Sejak munculnya kebijakan nasionalisasi aset kolonial (yang sebenarnya terdapat tanah rakyat didalamnya), juga terjadi konversi hak erfacht[3] yang di perebutkan dengan rakyat menjadi HGU atau Hak Guna Usaha untuk diberikan pada perusahaan perkebunan swasta (PTP) maupun pemerintah (PTPN) dalam bentuk perusahaan daerah perkebunan. Meskipun kebijakan agraria dalam UUPA terdapat peraturan yang memfasilitasi perlunya peninjauan kembali terhadap penguasaan tanh untuk rakyat, namun makna land reform yang populis tidak pernah dijalankan (Mustain, 2007:17).
Sebenarnya jika mau melihat dan melakukan peninjauan kembali terhadap UUPA 1960 tentu permasalahan agraria tidak serumit sekarang. Sehingga peroses reforma agraria bisa berjalan sesuai cita-cita founding fathers kita. kalau mau melihat lebih ke dalam lagi konflik agraria yang terjadi hari ini seperti kasus penguasaan tanah oleh PTPN XII di daerah Malang Selatan yang mengakibatkan petani di Kalibakar dan Tritoyudo kehilangan tanahnya. Persepsi yang dibangun adalah mereka telah mencoba merebut tanah negara. Padahal sudah jelas dijelaskan dalam HGU, negara tidak boleh menguasai tanah.
Jadi kesimpulannya adalah adanya faktor konflik agraria hari ini adalah dikarenakan enggannya pemerintah memfasilitasi atau setidaknya melakukan peninjauan terhadap undang-undang yang mengatur pelaksaan agraria di Indonesia. Selain itu kepedulian atas penggunaan lahan yang sesuai dengan kebutuhan dan berwawasan lingkungan masih saja dikesampingkan oleh pemerintah. Sehingga banyak bermunculan kasus mengenai pertanahan yang baru seperti, penolakan petani Rembang atas dibangunya pabrik Semen, begitu pula di Pati, dan Tuban.
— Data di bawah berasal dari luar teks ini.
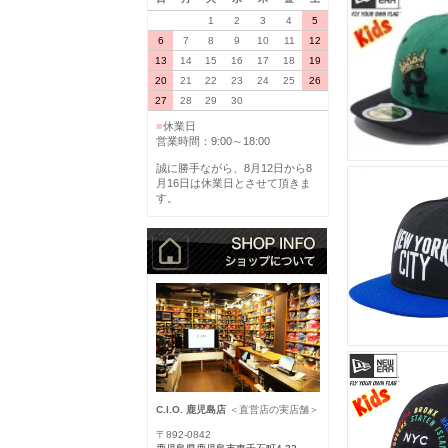
1
2
3
4
5
6
7
8
9
10
11
12
13
14
15
16
17
18
19
20
21
22
23
24
25
26
27
28
29
30
■
休業日
営業時間：9:00～18:00
誠に勝手ながら、8月12日から8
月16日は休業日とさせて頂きま
す。
C.I.O. 鹿児島店
＜直営店の実店舗＞
〒892-0842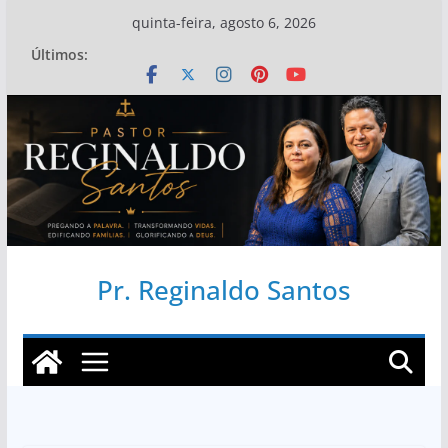
Pular
quinta-feira, agosto 6, 2026
para
Últimos:
o
conteúdo
Pr. Reginaldo Santos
Selain itu konflik yang juga timbul adalah antara sipil dengan militer seperti di Kulonprogo Yogyakarta dan yang menimpa petani di Urut Sewu.
Catatan Kaki:
[1] Penyimbolan dalam pepatah Jawa ini menunjukkan bahwa betapa pentingnya tanah bagi kehidupan manusia, sehingga betapun urusan pertanahan menjadi sesuatu yang wajib dipertahankan bahkan dengan mengorbankan nyawa.
[2] Sistem tanam paksa yang mengharuskan petani untuk menyediakan tanah sebesar seperlima dari tanah yang dimiliki dan wajib ikut bekerja untuk mengelola dan menggarap lahan tersebut. Selain diarahkan kepada sistem pertanian, untuk memenuhi kebutuhan transportasi dan pengairan, tidak jarang rakyat dipekerjakan untuk membuat jalan, rel kereta, dan juga waduk yang semuanya untuk kepentingan pemerintah kolonial.
[3] Yakni hak untuk menguasai tanah perkebunan sejak masa kolonial, dalam kasus ini mereka berhak mengembangkan tanah tanpa ada batasan yang jelas. Lahan produktif yang dikuasai pengusaha kolonial semakin meluas. Hal tersebut didasari atas swastanisasi yang mengakibatkan kebutuhan atas tanah semakin meningkat, sehingga rakyat digunakan untuk melakukan pembabatan hutan.
Referensi:
Simarmata, Rikardo. 2002. Kapitalisme Perkebunan dan Konsep Kepemilikan Tanah Oleh Negara. Jogjakarta: Insist Media.
Mustain. 2007. Petani vs Negara: Gerakan Sosial Petani Melawan Hegemoni Negara. Yogyakarta: Ar-ruzz Media.